== Document segment ==

Perfume Review: I Love New York For All by Bond No. 9

Bond No. 9 is a New York perfume house founded in 2003 whose fragrances celebrate the city itself. As the company explains on its website,

The Bond No. 9 collection of women’s, men’s, and unisex eaux de parfum — has a dual mission: To restore artistry to perfumery, and to mark every New York neighborhood with a scent of its own. Each fragrance represents a specific downtown, midtown, or uptown locale or a city-wide sensibility.


Bond No. 9 has a variety of different collection lines, but the “I Love New York” (sometimes spelled elsewhere as “I Love NY”) line is intended to be a special post-9/11 homage to the whole state of New York. Released in September 2011, ten years after the horrors of that day, “I Love New York” began with three perfumes (For Him, For Her, and For All) and will soon expand to number many others fragrances. I think there may be nine in the line by now (For Marriage Equality, For Mothers, For Father’s, For Earth Day, etc.), but I’m not certain of the final total.

Sephora began to carry a few Bond No. 9 fragrances as of March 2013, so I thought this would be a good time to start exploring the line. There is enormous adoration for the big fan favorite, Chinatown, as well as for New Haarlem, but I thought I would start with the “I Love New York” collection since that is what Sephora carries. I chose “I Love New York For All” because it’s essentially a coffee scent and… well, I have a slight problem with caffeine over-consumption.

===
== Material shown ==

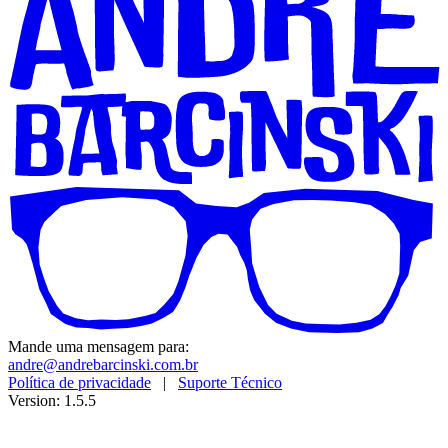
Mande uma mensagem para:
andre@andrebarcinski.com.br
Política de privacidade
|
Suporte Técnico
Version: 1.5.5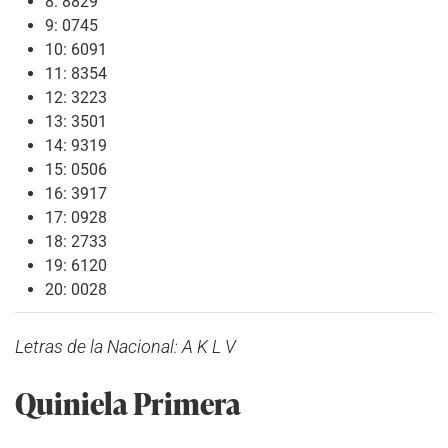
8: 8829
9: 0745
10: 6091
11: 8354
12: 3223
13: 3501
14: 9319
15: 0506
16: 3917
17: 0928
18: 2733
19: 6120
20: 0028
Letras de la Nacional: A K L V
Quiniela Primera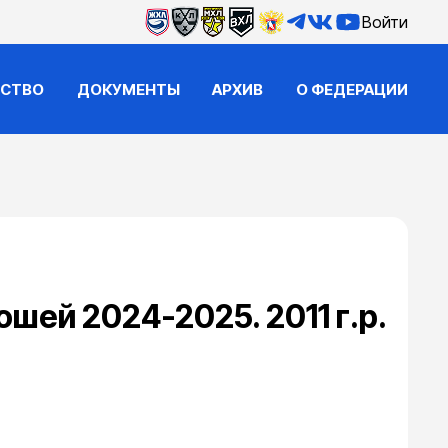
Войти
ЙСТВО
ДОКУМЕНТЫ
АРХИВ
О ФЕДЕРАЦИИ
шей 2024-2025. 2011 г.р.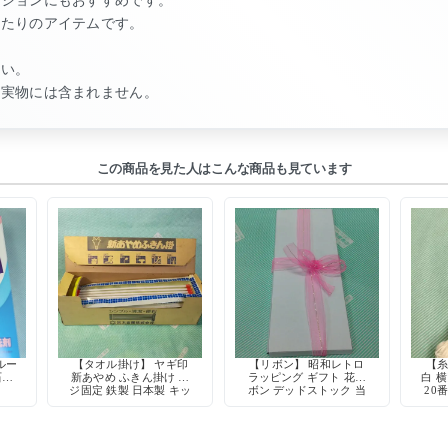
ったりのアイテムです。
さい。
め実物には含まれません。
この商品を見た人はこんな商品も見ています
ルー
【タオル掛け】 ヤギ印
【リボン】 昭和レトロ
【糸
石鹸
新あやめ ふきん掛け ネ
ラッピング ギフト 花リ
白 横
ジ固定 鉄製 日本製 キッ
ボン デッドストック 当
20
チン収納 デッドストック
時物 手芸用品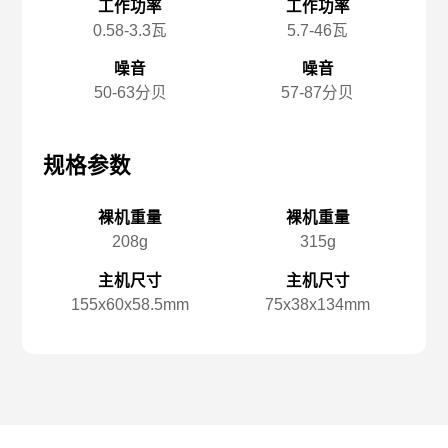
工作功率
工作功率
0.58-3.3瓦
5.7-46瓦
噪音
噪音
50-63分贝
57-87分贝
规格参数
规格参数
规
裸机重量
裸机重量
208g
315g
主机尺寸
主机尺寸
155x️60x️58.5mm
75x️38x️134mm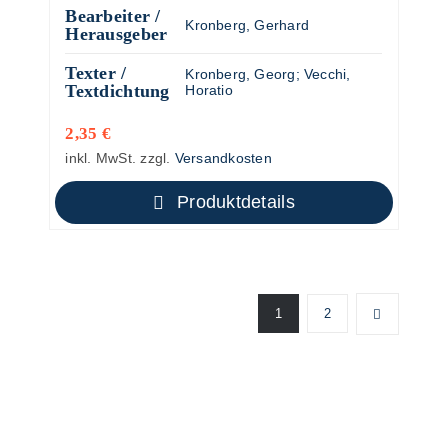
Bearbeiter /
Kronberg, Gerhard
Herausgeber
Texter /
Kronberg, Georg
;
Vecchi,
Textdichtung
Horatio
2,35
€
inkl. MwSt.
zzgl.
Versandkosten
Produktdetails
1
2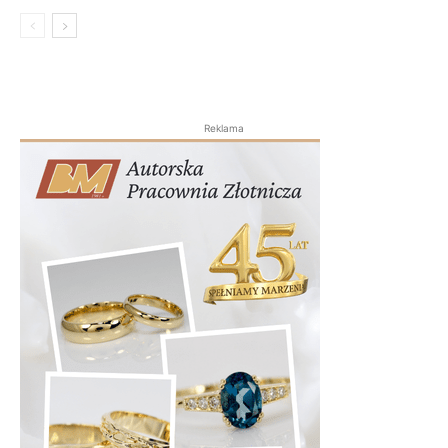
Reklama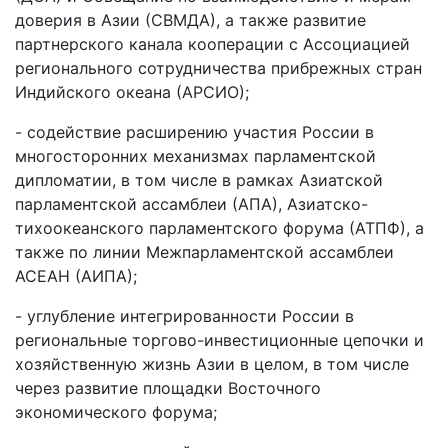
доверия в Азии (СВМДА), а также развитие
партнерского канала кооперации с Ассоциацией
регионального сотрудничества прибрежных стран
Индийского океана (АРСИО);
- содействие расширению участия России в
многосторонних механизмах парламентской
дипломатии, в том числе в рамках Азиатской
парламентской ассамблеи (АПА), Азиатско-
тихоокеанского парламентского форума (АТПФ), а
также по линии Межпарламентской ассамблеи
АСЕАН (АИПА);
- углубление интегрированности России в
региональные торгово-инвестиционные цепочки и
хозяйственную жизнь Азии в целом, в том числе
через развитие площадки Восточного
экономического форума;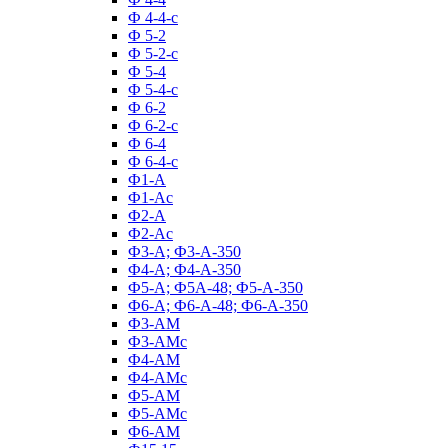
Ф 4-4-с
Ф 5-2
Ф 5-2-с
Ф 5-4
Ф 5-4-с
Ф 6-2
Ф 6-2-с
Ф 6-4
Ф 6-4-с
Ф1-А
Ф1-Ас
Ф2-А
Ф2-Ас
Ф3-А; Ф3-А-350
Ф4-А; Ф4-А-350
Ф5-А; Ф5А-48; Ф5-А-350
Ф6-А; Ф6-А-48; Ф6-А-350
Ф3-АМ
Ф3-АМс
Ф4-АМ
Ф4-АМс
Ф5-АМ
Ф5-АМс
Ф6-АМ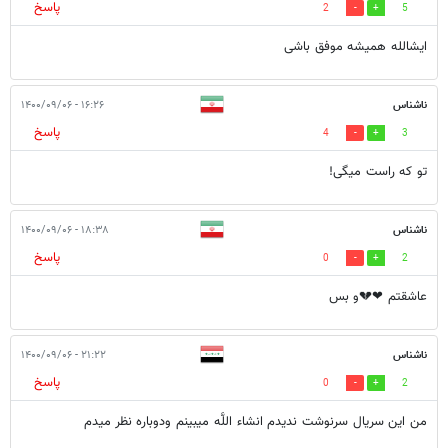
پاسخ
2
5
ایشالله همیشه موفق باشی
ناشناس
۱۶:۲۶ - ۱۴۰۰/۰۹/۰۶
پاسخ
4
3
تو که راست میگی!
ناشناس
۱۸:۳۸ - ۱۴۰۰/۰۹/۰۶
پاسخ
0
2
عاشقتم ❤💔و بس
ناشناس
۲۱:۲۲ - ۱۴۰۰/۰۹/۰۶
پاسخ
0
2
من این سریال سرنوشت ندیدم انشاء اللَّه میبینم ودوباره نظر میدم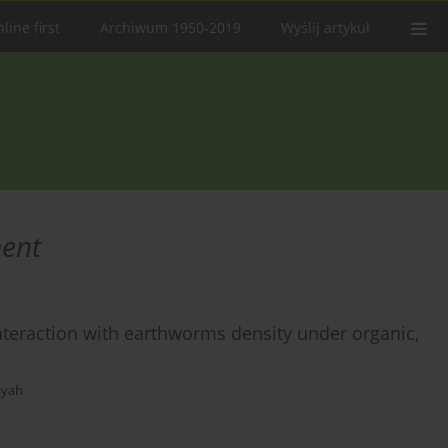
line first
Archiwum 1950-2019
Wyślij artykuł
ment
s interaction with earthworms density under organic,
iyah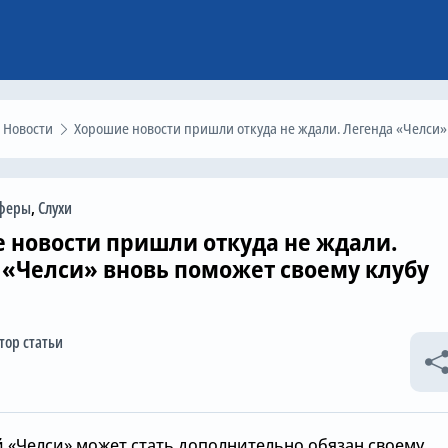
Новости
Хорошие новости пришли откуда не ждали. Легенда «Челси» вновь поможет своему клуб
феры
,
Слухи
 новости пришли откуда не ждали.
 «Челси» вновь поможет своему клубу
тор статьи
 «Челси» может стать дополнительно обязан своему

===
== Material shown ==

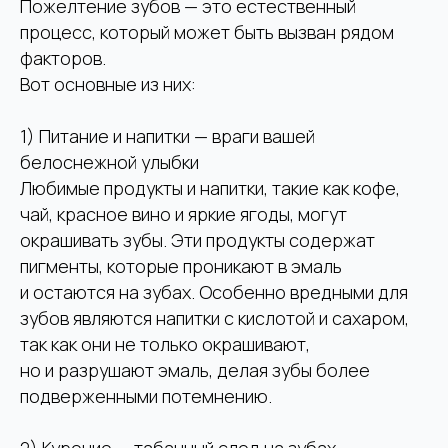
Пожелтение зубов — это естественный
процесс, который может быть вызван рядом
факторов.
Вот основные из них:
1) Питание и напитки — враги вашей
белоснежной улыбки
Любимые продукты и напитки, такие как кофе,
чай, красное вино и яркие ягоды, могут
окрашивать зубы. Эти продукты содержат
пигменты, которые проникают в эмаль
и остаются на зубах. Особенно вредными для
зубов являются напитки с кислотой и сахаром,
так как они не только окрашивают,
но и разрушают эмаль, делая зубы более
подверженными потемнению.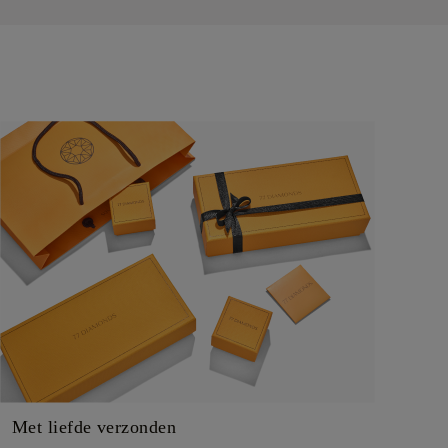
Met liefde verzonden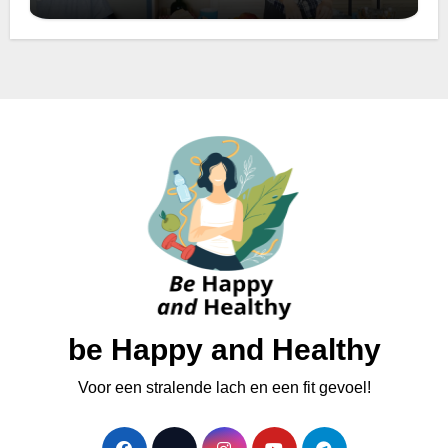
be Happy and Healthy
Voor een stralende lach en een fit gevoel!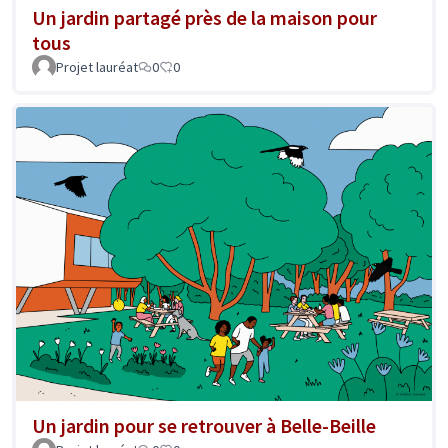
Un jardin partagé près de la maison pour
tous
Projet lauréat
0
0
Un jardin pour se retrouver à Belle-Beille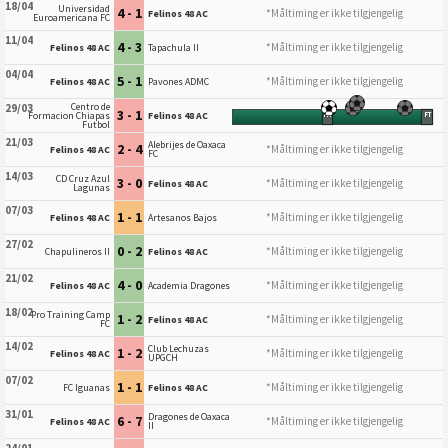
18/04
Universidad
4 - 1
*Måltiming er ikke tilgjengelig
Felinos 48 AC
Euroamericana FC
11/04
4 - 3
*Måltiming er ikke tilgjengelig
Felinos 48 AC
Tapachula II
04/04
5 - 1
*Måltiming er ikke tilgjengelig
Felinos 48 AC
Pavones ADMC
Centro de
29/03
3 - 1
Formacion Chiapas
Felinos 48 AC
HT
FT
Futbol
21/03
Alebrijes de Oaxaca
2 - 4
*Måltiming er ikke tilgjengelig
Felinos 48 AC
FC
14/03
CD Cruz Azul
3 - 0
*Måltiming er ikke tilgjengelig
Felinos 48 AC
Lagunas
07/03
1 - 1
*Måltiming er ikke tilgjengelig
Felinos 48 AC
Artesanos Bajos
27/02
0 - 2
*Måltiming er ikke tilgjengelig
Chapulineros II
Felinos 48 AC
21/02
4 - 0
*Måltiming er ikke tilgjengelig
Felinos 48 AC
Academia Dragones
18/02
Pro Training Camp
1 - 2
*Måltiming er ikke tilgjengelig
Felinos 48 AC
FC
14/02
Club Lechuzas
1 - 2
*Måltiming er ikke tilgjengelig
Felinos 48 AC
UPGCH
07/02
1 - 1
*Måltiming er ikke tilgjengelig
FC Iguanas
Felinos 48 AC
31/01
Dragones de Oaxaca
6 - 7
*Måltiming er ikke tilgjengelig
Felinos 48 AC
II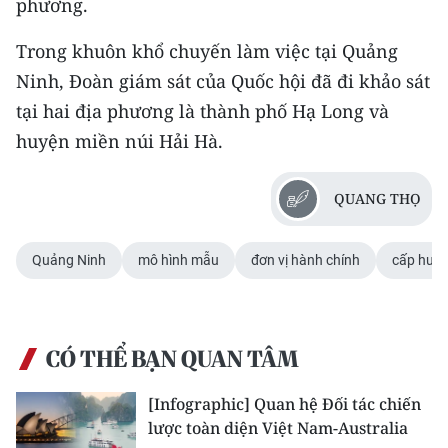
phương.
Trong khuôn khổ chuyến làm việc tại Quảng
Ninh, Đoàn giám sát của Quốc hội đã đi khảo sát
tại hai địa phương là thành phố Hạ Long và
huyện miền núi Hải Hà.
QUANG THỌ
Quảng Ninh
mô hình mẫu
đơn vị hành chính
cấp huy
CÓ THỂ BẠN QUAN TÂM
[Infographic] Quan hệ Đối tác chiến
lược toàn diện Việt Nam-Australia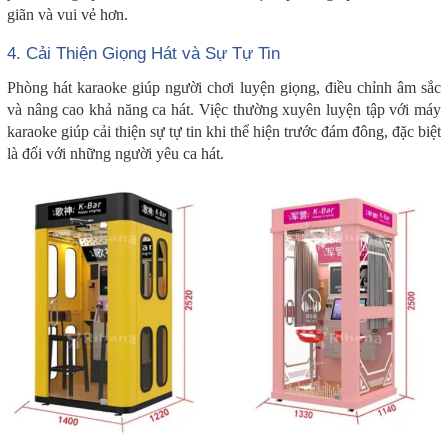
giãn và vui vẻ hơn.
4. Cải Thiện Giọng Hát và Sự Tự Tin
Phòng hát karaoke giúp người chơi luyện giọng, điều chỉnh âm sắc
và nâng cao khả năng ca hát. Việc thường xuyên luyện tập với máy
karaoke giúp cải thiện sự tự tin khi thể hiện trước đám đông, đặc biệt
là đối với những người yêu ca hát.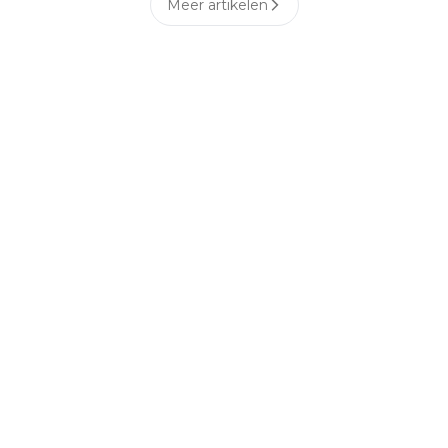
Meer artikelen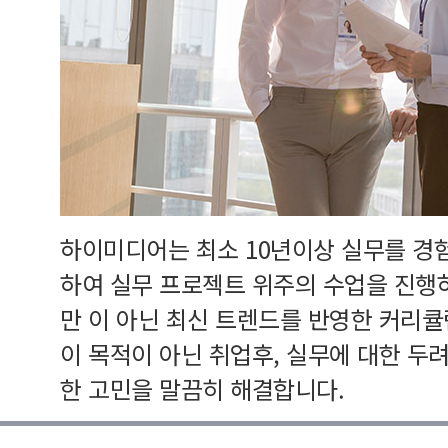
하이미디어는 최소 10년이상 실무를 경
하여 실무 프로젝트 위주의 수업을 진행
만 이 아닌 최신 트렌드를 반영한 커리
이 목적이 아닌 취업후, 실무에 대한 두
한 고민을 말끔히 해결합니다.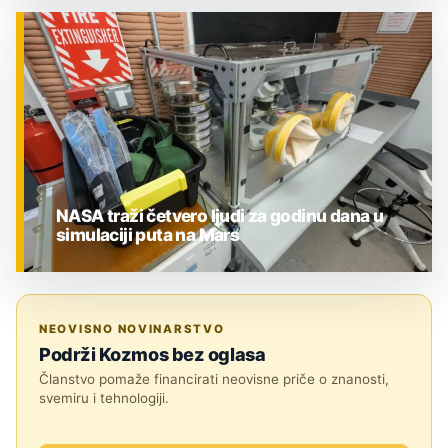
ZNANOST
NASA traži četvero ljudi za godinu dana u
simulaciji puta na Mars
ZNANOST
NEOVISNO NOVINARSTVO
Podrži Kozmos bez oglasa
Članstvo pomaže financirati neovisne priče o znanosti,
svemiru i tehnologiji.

===
== Material shown ==

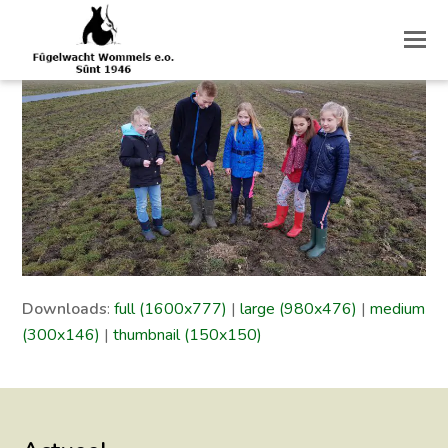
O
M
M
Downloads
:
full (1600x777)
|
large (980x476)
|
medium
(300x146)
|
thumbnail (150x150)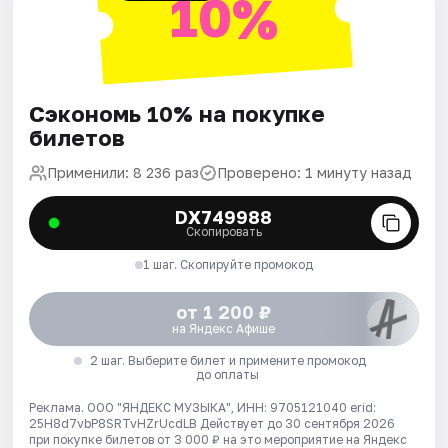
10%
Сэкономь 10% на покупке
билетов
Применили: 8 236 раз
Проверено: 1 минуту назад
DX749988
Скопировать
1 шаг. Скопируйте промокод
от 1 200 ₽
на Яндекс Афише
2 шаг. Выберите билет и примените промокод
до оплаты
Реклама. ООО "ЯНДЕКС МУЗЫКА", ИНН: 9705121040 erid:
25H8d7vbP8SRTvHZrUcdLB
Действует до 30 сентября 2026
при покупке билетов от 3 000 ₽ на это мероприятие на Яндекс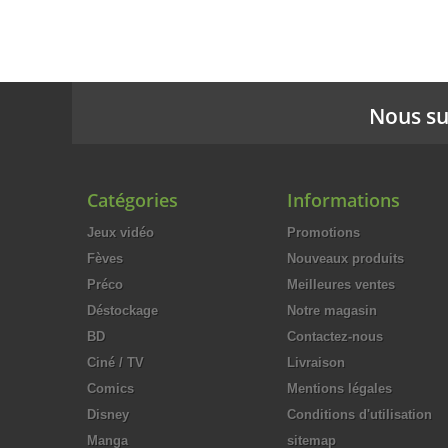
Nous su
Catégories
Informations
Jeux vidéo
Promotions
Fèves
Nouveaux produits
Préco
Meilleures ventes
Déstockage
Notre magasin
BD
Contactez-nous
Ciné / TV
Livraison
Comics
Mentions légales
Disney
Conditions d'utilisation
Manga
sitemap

===

● What is needed
Pick up the perfume review at its last sentence and carry it on from there.

● Response below
I_Love_NY_For_AllThe company describes I Love New York for All as:

velvety smooth yet sense-awakening—like a really good and fresh cup of java laden with cream. In fact, at the heart of this warmth-inducing gourmand’s delight is an infusion of coffee beans with soothing but slightly spicy cacao natural and tantalizing creamy chestnut. But those aren’t the first flavors you smell. At the outset, a gentle wake-up call: a citrus-floral-spice blend of bergamot, lily of the valley, and pepper. Top-notes usually aren’t as softspoken as these, but for sure your attention is riveted, and remains so as the coffee aroma begins percolating. The mellowness is sustained at the end with base notes of exotic, always-entrancing patchouli, animal leatherwood, hypnotic sandalwood, and, adding a rum-like kicker, vanilla.

The exact notes in the perfume (which I’ll sometimes refer to simply as, “For All“) are:

bergamot, muguet, lily of the valley, pepper, coffee beans, cacao, creamy chestnut, patchouli, vanilla, leatherwood and sandalwood.

Oddly enough, the carded manufacturer’s sample that I have also lists “full-bodied geranium,” which is not on the notes on either Bond No. 9’s website nor on Fragrantica. It is, however, most definitely part of the perfume and a big part of its opening.

I Love New York For All has a crazy, crazy start! Utterly schizophrenic and unusual — not in a good way, either. It begins all green, black and brown: heavy green geranium leaves; spicy, biting, sharp, pungent black pepper and acrid smoke; and brown woods. There is an occasional note of chestnuts, like marron glacé, which pops up somewhere in the mix, as well as vague hints of patchouli. And yes, there is a vague, fleeting impression of coffee, but it’s nothing like actual coffee. Not even remotely.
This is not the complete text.